@Corinnebelle @dakanga We seem to be inundated with word sources.
We have the
- Duolingo Wiki (has definitions)
- PDF by Multiwerp (has definitions)
- Memrise courses (has definitions)
- Github by Liuch (no definitions)
OK...What I am proposing here will be difficult and will have trade-offs - but I am interested in your POV.
I have thought about this for a while. I am prepared to spend some time writing a script for this. It is possible to get all conjugations from Pealim for any particular word. We can use a semantic similarity score to match the definitions with the ones on Pealim. I cannot guarantee how accurate this will be.
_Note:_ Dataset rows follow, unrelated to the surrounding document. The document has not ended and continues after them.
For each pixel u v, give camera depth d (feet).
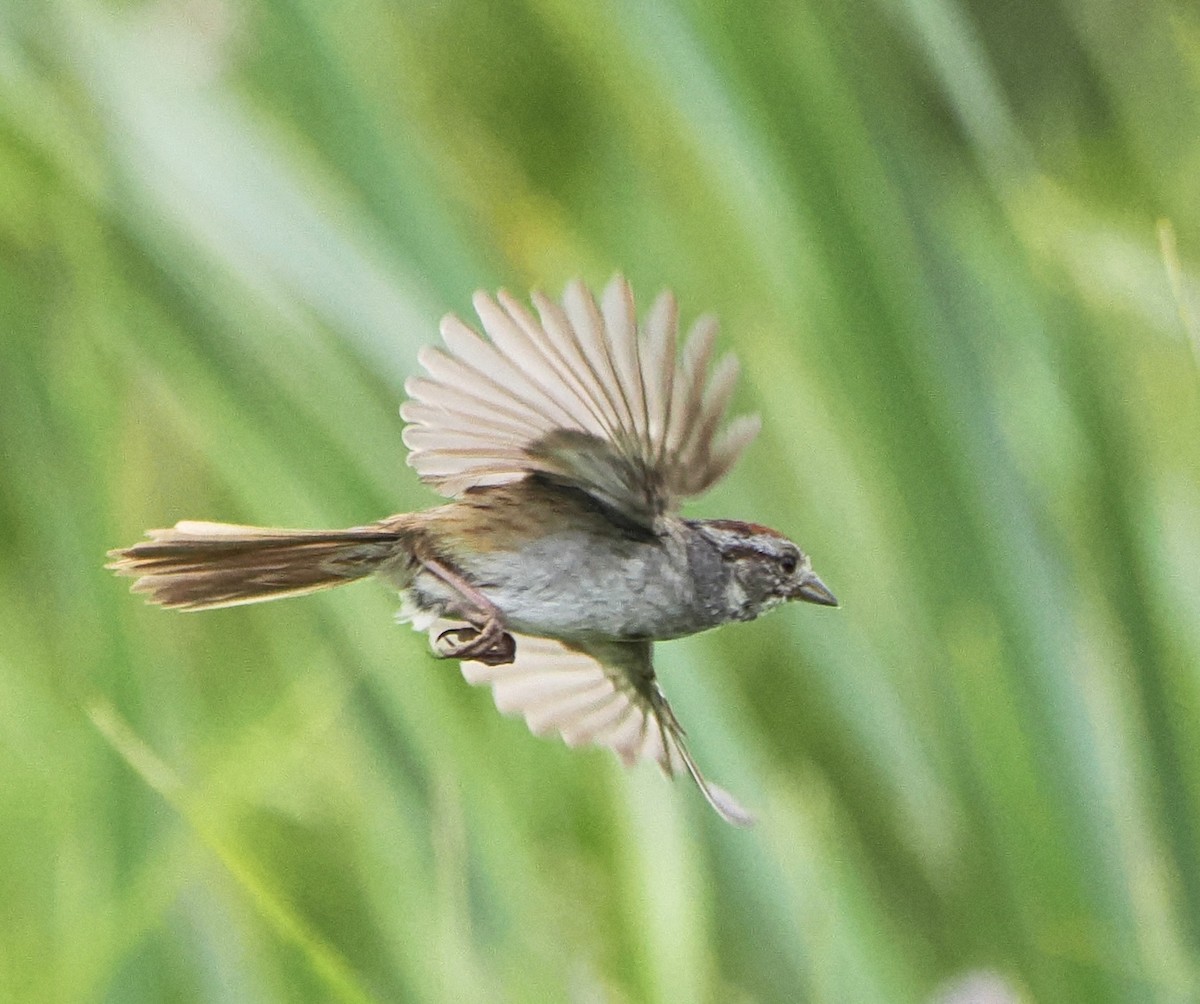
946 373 15.84
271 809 15.90
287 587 15.60
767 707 16.12
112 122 15.85
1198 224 16.01
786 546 15.75
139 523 15.93
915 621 15.87
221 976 15.76
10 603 15.93
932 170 15.88
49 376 15.87
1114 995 15.81
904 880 15.99
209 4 15.88
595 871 15.88
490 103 16.16
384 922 15.79
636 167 16.14
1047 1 16.16
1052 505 15.85
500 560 15.64
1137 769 15.83
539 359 15.46
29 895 15.76
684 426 15.52
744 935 15.85
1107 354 15.92
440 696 15.80
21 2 15.85
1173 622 15.88
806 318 15.87
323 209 15.85
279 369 15.84
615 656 15.80
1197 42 16.02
We can remove any duplicate words on a particular skill as some words are conjugations of the same word.
We need to pick one of these lists - but these lists will all be more incomplete than our spreadsheet. IMO this is the main tradeoff. The Duolingo Wiki is missing some skills (it might be outdated). The Multiwerp PDF is a bit outdated. The Memrise course is a bit outdated. So they are all missing some vocab.
To complicate further - learning ALL the conjugations - construct, absolute when people are starting will be much more difficult than the Duolingo approach which is to sort of phrase them in. The alternative is we ONLY use the conjugations that the list provides. This is probably the better approach...but this will be incomplete. A halfway approach would only take words from the same line on Pealim.
My view is we take these words from the Wiki. The wiki seems the most up-to-date? But it seems to be from the beta. The main question is then how much of the course has changed from the beta?
This decision will significantly alter the scope/scale of the project. So I want to hear from both of you before I continue.
What do you think?
EDIT: Some different conjugations use the same letters - this means I can't parse out which letters refer to which conjugation - this means we would have to get ALL the conjugations of every word - which is less than ideal. Sorry!